I've got a collection of historic log files for a process that repeats daily, roughly the same each day. I want an NN that, from the moment that the daily process starts, estimates what time the whole process will finally complete. As the daily process progresses, the estimate should become more accurate and converge on the actual completion time as soon as possible. A degree of confidence in the prediction would be useful too.
The daily process is a collection of mostly serial subprocesses. Mostly serial because some subprocesses have no impact on the end time ( critical path vs non ). There are other pattens hidden in the data. Weekends take longer than weekdays. In the real world, maybe others too. There is a small amount of noise in the data, subprocess duration can be affected by completely external factors. The performance of one given day has little / no expected correlation with the next day, although there may be long term trends.
I've had a little success with a simple RNN but results have been underwhelming, even after trying a lot of hyperparameters. Best results so far have been from one-hot encoding and "cross joining" to expand each day into multiple samples and padding them to the same maximum dimensions...

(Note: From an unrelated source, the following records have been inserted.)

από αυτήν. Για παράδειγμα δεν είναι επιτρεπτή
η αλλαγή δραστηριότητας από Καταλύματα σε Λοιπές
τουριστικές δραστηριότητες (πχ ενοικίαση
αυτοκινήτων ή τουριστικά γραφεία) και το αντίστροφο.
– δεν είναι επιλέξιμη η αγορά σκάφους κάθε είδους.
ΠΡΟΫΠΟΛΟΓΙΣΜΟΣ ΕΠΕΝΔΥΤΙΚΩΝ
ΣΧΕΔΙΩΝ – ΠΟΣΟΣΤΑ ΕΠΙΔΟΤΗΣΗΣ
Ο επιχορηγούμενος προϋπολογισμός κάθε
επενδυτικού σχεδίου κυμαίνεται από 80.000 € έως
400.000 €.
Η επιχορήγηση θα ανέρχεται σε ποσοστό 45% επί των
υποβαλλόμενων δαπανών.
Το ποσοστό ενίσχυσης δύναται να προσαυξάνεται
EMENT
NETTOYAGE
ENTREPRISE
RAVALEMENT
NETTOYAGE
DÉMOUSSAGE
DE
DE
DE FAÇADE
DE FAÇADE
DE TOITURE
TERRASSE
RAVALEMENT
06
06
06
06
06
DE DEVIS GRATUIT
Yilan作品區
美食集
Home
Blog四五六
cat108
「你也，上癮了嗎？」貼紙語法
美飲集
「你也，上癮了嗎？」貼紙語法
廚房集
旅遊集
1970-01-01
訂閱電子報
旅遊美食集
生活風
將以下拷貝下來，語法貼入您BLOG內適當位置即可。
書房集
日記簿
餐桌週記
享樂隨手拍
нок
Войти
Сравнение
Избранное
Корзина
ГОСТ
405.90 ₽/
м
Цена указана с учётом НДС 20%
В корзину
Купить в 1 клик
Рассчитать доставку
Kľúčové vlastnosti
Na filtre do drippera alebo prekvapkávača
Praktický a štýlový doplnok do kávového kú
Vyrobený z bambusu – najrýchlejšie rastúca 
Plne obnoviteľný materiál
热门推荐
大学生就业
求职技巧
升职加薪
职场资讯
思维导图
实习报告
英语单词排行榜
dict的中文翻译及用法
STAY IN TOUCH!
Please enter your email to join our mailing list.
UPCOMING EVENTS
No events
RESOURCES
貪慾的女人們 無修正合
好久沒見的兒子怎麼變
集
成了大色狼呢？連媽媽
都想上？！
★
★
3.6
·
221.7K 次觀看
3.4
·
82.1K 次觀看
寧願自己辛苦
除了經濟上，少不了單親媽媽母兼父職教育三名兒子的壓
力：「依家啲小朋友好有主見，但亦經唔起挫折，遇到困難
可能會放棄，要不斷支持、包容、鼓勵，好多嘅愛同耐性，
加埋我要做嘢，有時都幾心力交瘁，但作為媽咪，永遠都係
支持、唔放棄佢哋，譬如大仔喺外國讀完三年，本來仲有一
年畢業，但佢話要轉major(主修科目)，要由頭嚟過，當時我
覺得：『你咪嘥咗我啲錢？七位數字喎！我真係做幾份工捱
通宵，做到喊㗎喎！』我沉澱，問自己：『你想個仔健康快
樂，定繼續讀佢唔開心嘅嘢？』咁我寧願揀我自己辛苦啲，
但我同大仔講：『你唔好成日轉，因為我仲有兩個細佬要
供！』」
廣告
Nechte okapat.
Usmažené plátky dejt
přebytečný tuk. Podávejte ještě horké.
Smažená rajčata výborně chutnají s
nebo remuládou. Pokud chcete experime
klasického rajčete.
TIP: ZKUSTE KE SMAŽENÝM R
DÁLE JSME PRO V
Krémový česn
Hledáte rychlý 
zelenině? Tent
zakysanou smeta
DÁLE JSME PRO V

Xsample1.1 = [Event1, ] Y = EventN
Xsample1.2 = [Event1, Event2, ] Y = EventN
Xsample1.N = [Event1, ..., EventN ] Y = EventN
I've encoded weekday as one-hot variables and normalized datetimes to one universal day in preprocessing.
All the examples I find are for predicting the next N samples, sliding forward, not a fixed end sample. I'm using ipython3, pandas and keras and I've generated a test population using some simple logic I'd expect an NN to easily handle. YHat for each file is the last datetime. The .debug files capture how the prediction should evolve but that information is not available from the training data and so is not used in the NN.
Is this a time series or regression problem, what type of NN should I use and how should i structure the input data for best results.